> Collected data
========================

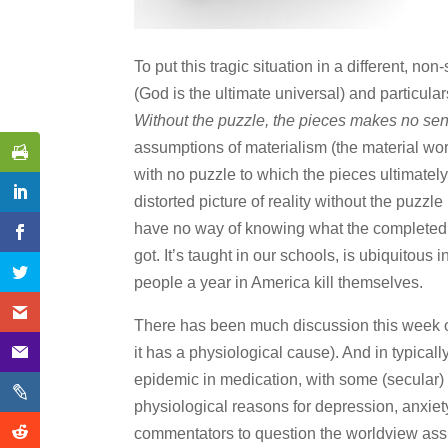
To put this tragic situation in a different, no
(God is the ultimate universal) and particula
Without the puzzle, the pieces makes no se
assumptions of materialism (the material world i
with no puzzle to which the pieces ultimatel
distorted picture of reality without the puzzl
have no way of knowing what the completed pic
got. It’s taught in our schools, is ubiquitou
people a year in America kill themselves.
There has been much discussion this week of 
it has a physiological cause). And in typically
epidemic in medication, with some (secular) 
physiological reasons for depression, anxiety
commentators to question the worldview ass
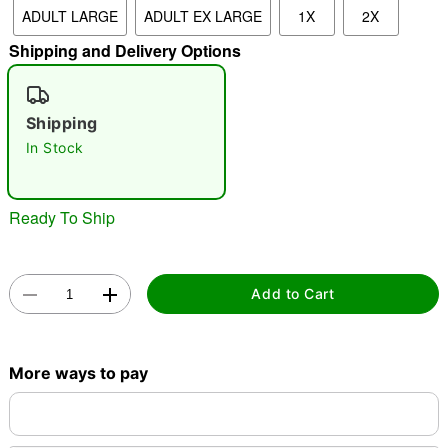
ADULT LARGE
ADULT EX LARGE
1X
2X
Shipping and Delivery Options
"Slide "
0
Shipping
In Stock
Ready To Ship
Double tap to zoom
Add to Cart
More ways to pay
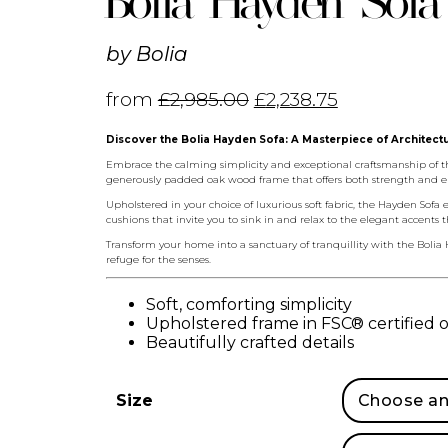
Bolia Hayden Sofa
by
Bolia
from
£
2,985.00
£
2,238.75
Discover the Bolia Hayden Sofa: A Masterpiece of Architect
Embrace the calming simplicity and exceptional craftsmanship of the
generously padded oak wood frame that offers both strength and e
Upholstered in your choice of luxurious soft fabric, the Hayden Sofa 
cushions that invite you to sink in and relax to the elegant accents 
Transform your home into a sanctuary of tranquillity with the Bolia 
refuge for the senses.
Soft, comforting simplicity
Upholstered frame in FSC® certified
Beautifully crafted details
Size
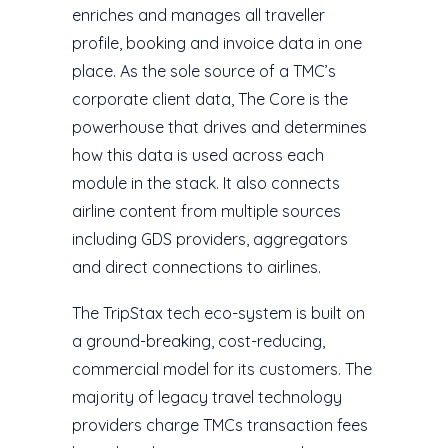
enriches and manages all traveller
profile, booking and invoice data in one
place. As the sole source of a TMC’s
corporate client data, The Core is the
powerhouse that drives and determines
how this data is used across each
module in the stack. It also connects
airline content from multiple sources
including GDS providers, aggregators
and direct connections to airlines.
The TripStax tech eco-system is built on
a ground-breaking, cost-reducing,
commercial model for its customers. The
majority of legacy travel technology
providers charge TMCs transaction fees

========================

> About this exercise
Repeat the records above word for word, keeping no pictures in the copy.

> Solution for this exercise
To put this tragic situation in a different, no
(God is the ultimate universal) and particula
Without the puzzle, the pieces makes no se
assumptions of materialism (the material world i
with no puzzle to which the pieces ultimatel
distorted picture of reality without the puzzl
have no way of knowing what the completed pic
got. It’s taught in our schools, is ubiquitou
people a year in America kill themselves.
There has been much discussion this week of 
it has a physiological cause). And in typically
epidemic in medication, with some (secular) 
physiological reasons for depression, anxiety
commentators to question the worldview ass
ADULT LARGE
ADULT EX LARGE
1X
2X
Shipping and Delivery Options
"Slide "
0
Shipping
In Stock
Ready To Ship
Double tap to zoom
Add to Cart
More ways to pay
Bolia Hayden Sofa
by
Bolia
from
£
2,985.00
£
2,238.75
Discover the Bolia Hayden Sofa: A Masterpiece of Architect
Embrace the calming simplicity and exceptional craftsmanship of the
generously padded oak wood frame that offers both strength and e
Upholstered in your choice of luxurious soft fabric, the Hayden Sofa 
cushions that invite you to sink in and relax to the elegant accents 
Transform your home into a sanctuary of tranquillity with the Bolia 
refuge for the senses.
Soft, comforting simplicity
Upholstered frame in FSC® certified
Beautifully crafted details
Size
enriches and manages all traveller
profile, booking and invoice data in one
place. As the sole source of a TMC’s
corporate client data, The Core is the
powerhouse that drives and determines
how this data is used across each
module in the stack. It also connects
airline content from multiple sources
including GDS providers, aggregators
and direct connections to airlines.
The TripStax tech eco-system is built on
a ground-breaking, cost-reducing,
commercial model for its customers. The
majority of legacy travel technology
providers charge TMCs transaction fees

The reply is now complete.